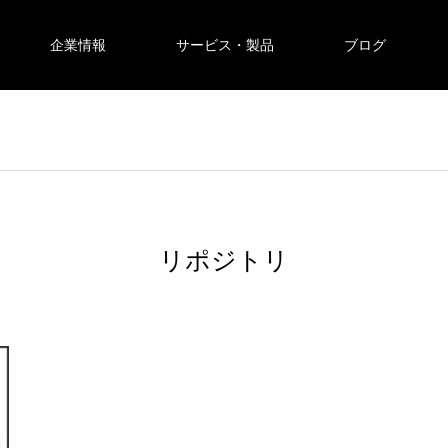
企業情報
サービス・製品
ブログ
リポジトリ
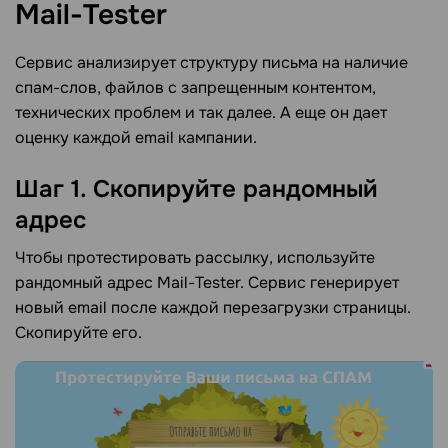
Mail-Tester
Сервис анализирует структуру письма на наличие
спам-слов, файлов с запрещенным контентом,
технических проблем и так далее. А еще он дает
оценку каждой email кампании.
Шаг 1. Скопируйте рандомный
адрес
Чтобы протестировать рассылку, используйте
рандомный адрес Mail-Tester. Сервис генерирует
новый email после каждой перезагрузки страницы.
Скопируйте его.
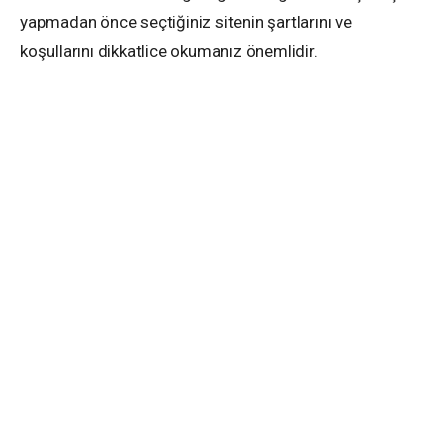
yapmadan önce seçtiğiniz sitenin şartlarını ve
koşullarını dikkatlice okumanız önemlidir.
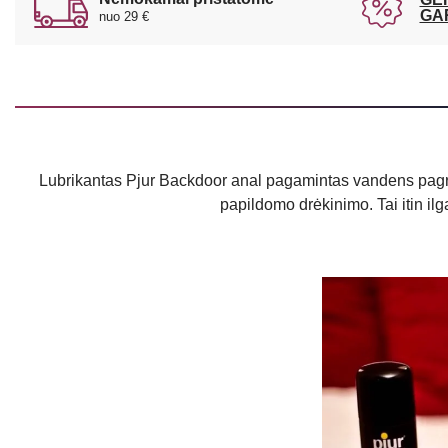
GA
nuo 29 €
Lubrikantas Pjur Backdoor anal pagamintas vandens pagrind
papildomo drėkinimo. Tai itin il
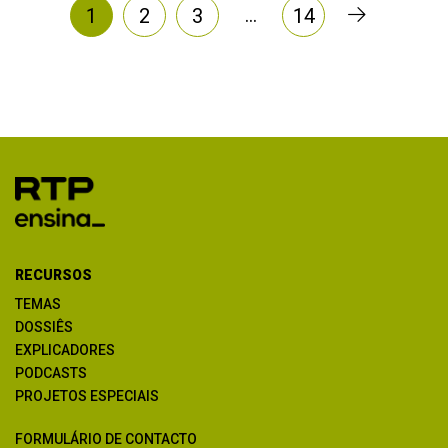
…
1
2
3
14
RECURSOS
TEMAS
DOSSIÊS
EXPLICADORES
PODCASTS
PROJETOS ESPECIAIS
FORMULÁRIO DE CONTACTO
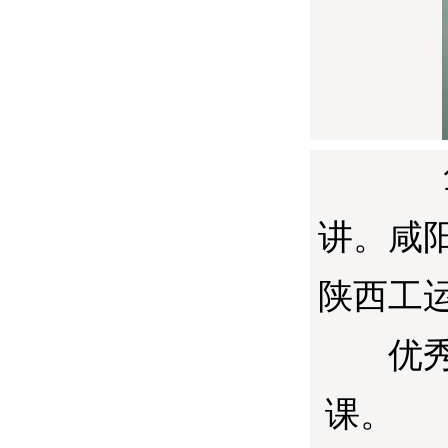
讲。咸
陕西工
优
课。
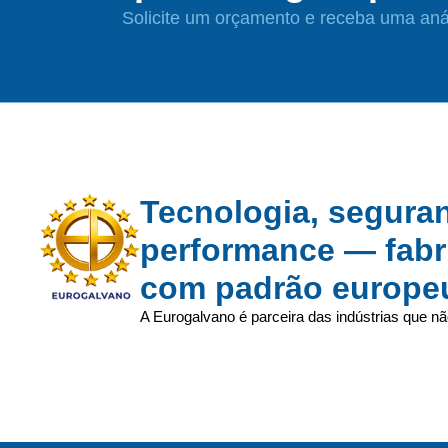
Solicite um orçamento e receba uma anál
Tecnologia, segura
performance — fabr
com padrão europe
A Eurogalvano é parceira das indústrias que n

------------------------

## TASK GOAL
Lay out all the lines above as a Markdown table with the columns "No." and "Line text", numbering each row and skipping blank lines. Leave the pictures out of the answer.

## EXPECTED OUTPUT
| No. | Line text |
|---|---|
| 1 | 企業情報 |
| 2 | サービス・製品 |
| 3 | ブログ |
| 4 | リポジトリ |
| 5 | Mail-Tester |
| 6 | Сервис анализирует структуру письма на наличие |
| 7 | спам-слов, файлов с запрещенным контентом, |
| 8 | технических проблем и так далее. А еще он дает |
| 9 | оценку каждой email кампании. |
| 10 | Шаг 1. Скопируйте рандомный |
| 11 | адрес |
| 12 | Чтобы протестировать рассылку, используйте |
| 13 | рандомный адрес Mail-Tester. Сервис генерирует |
| 14 | новый email после каждой перезагрузки страницы. |
| 15 | Скопируйте его. |
| 16 | yapmadan önce seçtiğiniz sitenin şartlarını ve |
| 17 | koşullarını dikkatlice okumanız önemlidir. |
| 18 | GA |
| 19 | nuo 29 € |
| 20 | Lubrikantas Pjur Backdoor anal pagamintas vandens pagrind |
| 21 | papildomo drėkinimo. Tai itin il |
| 22 | … |
| 23 | 1 |
| 24 | 2 |
| 25 | 3 |
| 26 | 14 |
| 27 | RECURSOS |
| 28 | TEMAS |
| 29 | DOSSIÊS |
| 30 | EXPLICADORES |
| 31 | PODCASTS |
| 32 | PROJETOS ESPECIAIS |
| 33 | FORMULÁRIO DE CONTACTO |
| 34 | 讲。咸 |
| 35 | 陕西工 |
| 36 | 优 |
| 37 | 课。 |
| 38 | Solicite um orçamento e receba uma anál |
| 39 | Tecnologia, segura |
| 40 | performance — fabr |
| 41 | com padrão europe |
| 42 | A Eurogalvano é parceira das indústrias que n |